* _Uit te voeren taak_: Geef de regels van het materiaal opnieuw weer, maar vervang overal "pose" door "camera" en laat verder alles ongewijzigd. Laat de afbeeldingen weg.

* _Aangeleverd materiaal_:
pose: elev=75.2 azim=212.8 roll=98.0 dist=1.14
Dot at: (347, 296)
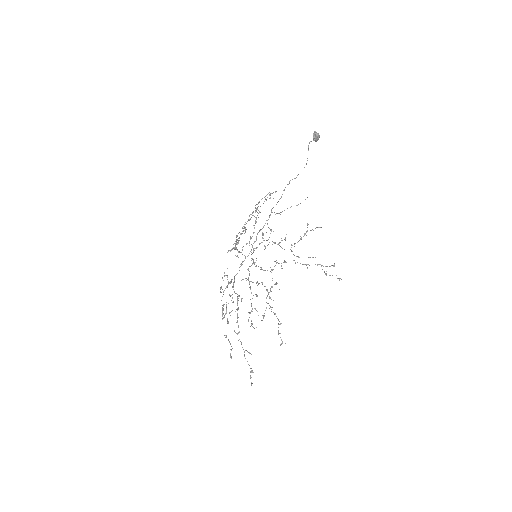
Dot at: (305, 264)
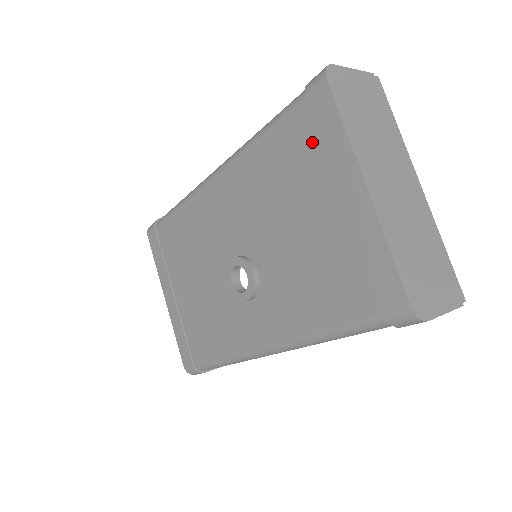
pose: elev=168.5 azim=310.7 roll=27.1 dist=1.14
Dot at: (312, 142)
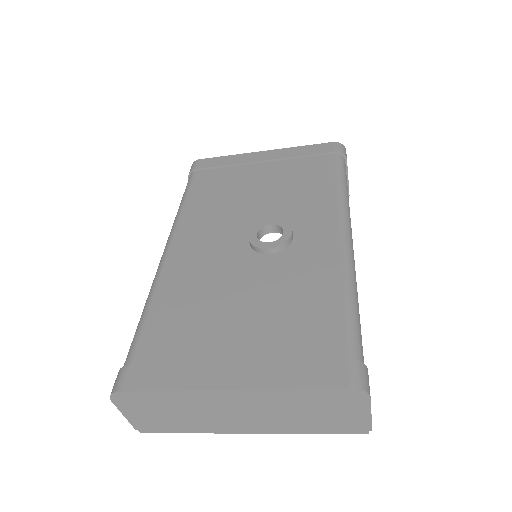
Dot at: (220, 172)
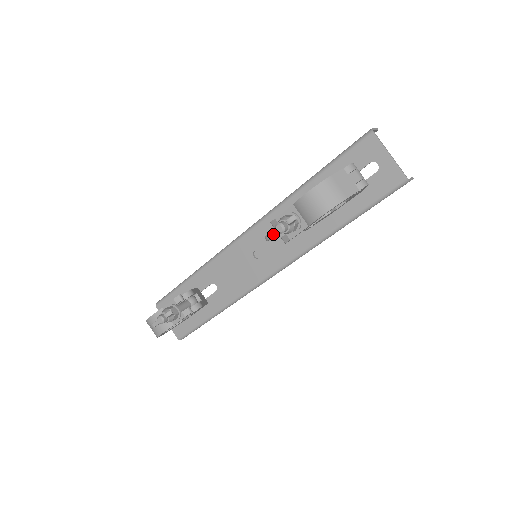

* _Voltooide taak_:
camera: elev=75.2 azim=212.8 roll=98.0 dist=1.14
Dot at: (347, 296)
Dot at: (305, 264)
camera: elev=168.5 azim=310.7 roll=27.1 dist=1.14
Dot at: (312, 142)
Dot at: (220, 172)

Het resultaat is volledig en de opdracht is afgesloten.